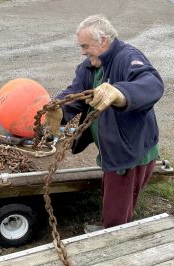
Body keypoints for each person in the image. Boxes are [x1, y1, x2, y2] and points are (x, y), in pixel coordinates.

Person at [44, 14, 164, 233]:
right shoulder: (89, 66)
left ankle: (112, 237)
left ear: (104, 41)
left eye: (85, 46)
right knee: (121, 196)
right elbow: (75, 92)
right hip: (114, 148)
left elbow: (152, 84)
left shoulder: (129, 57)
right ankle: (119, 224)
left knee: (118, 202)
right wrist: (59, 109)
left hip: (129, 150)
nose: (83, 51)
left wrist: (120, 92)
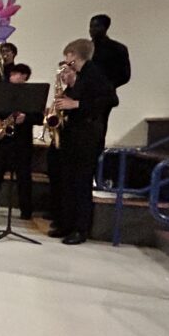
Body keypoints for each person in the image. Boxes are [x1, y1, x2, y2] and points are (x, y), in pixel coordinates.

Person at [49, 39, 118, 245]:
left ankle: (81, 229)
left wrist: (76, 103)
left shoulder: (94, 72)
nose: (65, 61)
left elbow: (111, 99)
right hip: (73, 136)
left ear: (73, 55)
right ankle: (66, 224)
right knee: (67, 182)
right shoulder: (81, 77)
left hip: (87, 138)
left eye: (67, 57)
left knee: (80, 184)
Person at [0, 63, 39, 220]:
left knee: (24, 176)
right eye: (12, 74)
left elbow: (39, 118)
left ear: (25, 77)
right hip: (3, 140)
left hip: (22, 141)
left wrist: (26, 118)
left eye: (17, 74)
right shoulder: (2, 92)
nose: (13, 76)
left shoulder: (32, 95)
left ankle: (26, 210)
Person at [88, 14, 130, 138]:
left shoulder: (117, 48)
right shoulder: (85, 48)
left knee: (98, 132)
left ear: (105, 27)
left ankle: (96, 155)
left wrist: (106, 85)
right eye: (90, 27)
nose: (92, 30)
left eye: (96, 26)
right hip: (83, 94)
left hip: (103, 97)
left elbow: (125, 75)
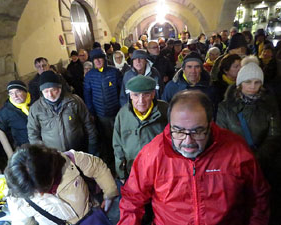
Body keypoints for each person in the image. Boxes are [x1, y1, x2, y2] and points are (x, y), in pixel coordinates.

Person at [118, 90, 270, 225]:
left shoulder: (236, 151)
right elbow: (132, 200)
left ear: (210, 125)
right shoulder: (153, 154)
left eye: (197, 132)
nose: (187, 142)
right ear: (170, 124)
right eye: (178, 131)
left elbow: (258, 197)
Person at [216, 56, 281, 224]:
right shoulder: (226, 107)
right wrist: (242, 158)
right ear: (239, 84)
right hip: (235, 165)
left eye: (257, 82)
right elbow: (222, 135)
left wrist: (258, 157)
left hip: (265, 164)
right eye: (248, 82)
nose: (252, 87)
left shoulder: (269, 104)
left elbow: (274, 135)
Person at [5, 144, 118, 225]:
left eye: (42, 187)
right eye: (33, 192)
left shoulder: (70, 161)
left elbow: (98, 168)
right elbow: (23, 221)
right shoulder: (17, 195)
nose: (41, 194)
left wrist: (109, 196)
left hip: (92, 218)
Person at [28, 70, 98, 154]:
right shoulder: (35, 108)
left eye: (53, 90)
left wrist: (93, 145)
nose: (50, 95)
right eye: (46, 91)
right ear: (41, 92)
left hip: (79, 151)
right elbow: (33, 134)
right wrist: (43, 153)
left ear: (60, 88)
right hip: (54, 155)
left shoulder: (74, 101)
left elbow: (88, 123)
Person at [113, 75, 168, 181]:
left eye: (146, 94)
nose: (141, 100)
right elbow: (118, 146)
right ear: (130, 96)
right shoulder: (122, 115)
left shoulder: (165, 111)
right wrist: (122, 175)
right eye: (136, 95)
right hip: (134, 172)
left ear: (153, 94)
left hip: (161, 172)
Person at [83, 48, 122, 167]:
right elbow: (87, 95)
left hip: (116, 112)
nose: (98, 61)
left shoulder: (114, 72)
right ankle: (110, 161)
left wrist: (122, 109)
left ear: (104, 59)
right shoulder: (89, 76)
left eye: (100, 58)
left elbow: (121, 92)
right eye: (95, 59)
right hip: (100, 114)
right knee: (105, 139)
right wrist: (91, 113)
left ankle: (120, 159)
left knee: (119, 137)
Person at [0, 80, 30, 147]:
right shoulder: (5, 112)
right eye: (11, 93)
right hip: (26, 144)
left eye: (18, 92)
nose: (15, 96)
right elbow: (4, 128)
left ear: (25, 91)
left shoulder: (36, 102)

Exercise directions ▸ Give the records a second time exactly, keeping the images out.

Output for this task ▸
Body keypoints for each person in the image. Boxes are [x1, y1, x2, y2] and points are (x, y), in pixel coordinates.

Person at [44, 14, 164, 233]:
right shoulder: (89, 66)
left ankle: (112, 237)
left ear: (104, 41)
left eye: (85, 46)
right knee: (121, 196)
right elbow: (75, 92)
right hip: (114, 148)
left elbow: (152, 84)
left shoulder: (129, 57)
right ankle: (119, 224)
left knee: (118, 202)
right wrist: (59, 109)
left hip: (129, 150)
nose: (83, 51)
left wrist: (120, 92)
Body keypoints for each person in the image. Boxes are [x1, y1, x2, y2] and points are (x, y), in pixel coordinates.

Person at [49, 39, 118, 245]:
left ankle: (81, 229)
left wrist: (76, 103)
left shoulder: (94, 72)
nose: (65, 61)
left elbow: (111, 99)
right hip: (73, 136)
left ear: (73, 55)
right ankle: (66, 224)
right knee: (67, 182)
right shoulder: (81, 77)
left hip: (87, 138)
left eye: (67, 57)
left knee: (80, 184)
Person at [0, 63, 39, 220]:
left knee: (24, 176)
right eye: (12, 74)
left elbow: (39, 118)
left ear: (25, 77)
right hip: (3, 140)
left hip: (22, 141)
left wrist: (26, 118)
left eye: (17, 74)
right shoulder: (2, 92)
nose: (13, 76)
left shoulder: (32, 95)
left ankle: (26, 210)
Person at [88, 14, 130, 138]:
left shoulder: (117, 48)
right shoulder: (85, 48)
left knee: (98, 132)
left ear: (105, 27)
left ankle: (96, 155)
left wrist: (106, 85)
right eye: (90, 27)
nose: (92, 30)
left eye: (96, 26)
right hip: (83, 94)
left hip: (103, 97)
left elbow: (125, 75)
Body keypoints for each person in the image. Boxes are [x1, y1, x2, y2] and points are (x, y), in pixel coordinates.

Person at [118, 90, 270, 225]:
left shoulder: (236, 151)
right elbow: (132, 200)
left ear: (210, 125)
right shoulder: (153, 154)
left eye: (197, 132)
nose: (187, 142)
right ear: (170, 124)
right eye: (178, 131)
left elbow: (258, 197)
Person at [216, 56, 281, 224]:
right shoulder: (226, 107)
right wrist: (242, 158)
right ear: (239, 84)
right hip: (235, 165)
left eye: (257, 82)
right elbow: (222, 135)
left wrist: (258, 157)
left hip: (265, 164)
right eye: (248, 82)
nose: (252, 87)
left shoulder: (269, 104)
left elbow: (274, 135)
Person at [5, 144, 118, 225]:
left eye: (42, 187)
right eye: (33, 192)
left shoulder: (70, 161)
left elbow: (98, 168)
right elbow: (23, 221)
right shoulder: (17, 195)
nose: (41, 194)
left wrist: (109, 196)
left hip: (92, 218)
Person at [28, 70, 98, 154]:
right shoulder: (35, 108)
left eye: (53, 90)
left wrist: (93, 145)
nose: (50, 95)
right eye: (46, 91)
right ear: (41, 92)
left hip: (79, 151)
right elbow: (33, 134)
right wrist: (43, 153)
left ear: (60, 88)
right hip: (54, 155)
left shoulder: (74, 101)
left elbow: (88, 123)
Person at [113, 75, 168, 181]:
left eye: (146, 94)
nose: (141, 100)
right elbow: (118, 146)
right ear: (130, 96)
right shoulder: (122, 115)
left shoulder: (165, 111)
right wrist: (122, 175)
right eye: (136, 95)
right hip: (134, 172)
left ear: (153, 94)
left hip: (161, 172)
Person at [83, 48, 122, 167]:
right elbow: (87, 95)
left hip: (116, 112)
nose: (98, 61)
left shoulder: (114, 72)
right ankle: (110, 161)
left wrist: (122, 109)
left ear: (104, 59)
right shoulder: (89, 76)
left eye: (100, 58)
left elbow: (121, 92)
right eye: (95, 59)
right hip: (100, 114)
right knee: (105, 139)
right wrist: (91, 113)
left ankle: (120, 159)
left knee: (119, 137)
Person at [0, 80, 30, 147]:
right shoulder: (5, 112)
right eye: (11, 93)
right hip: (26, 144)
left eye: (18, 92)
nose: (15, 96)
right elbow: (4, 128)
left ear: (25, 91)
left shoulder: (36, 102)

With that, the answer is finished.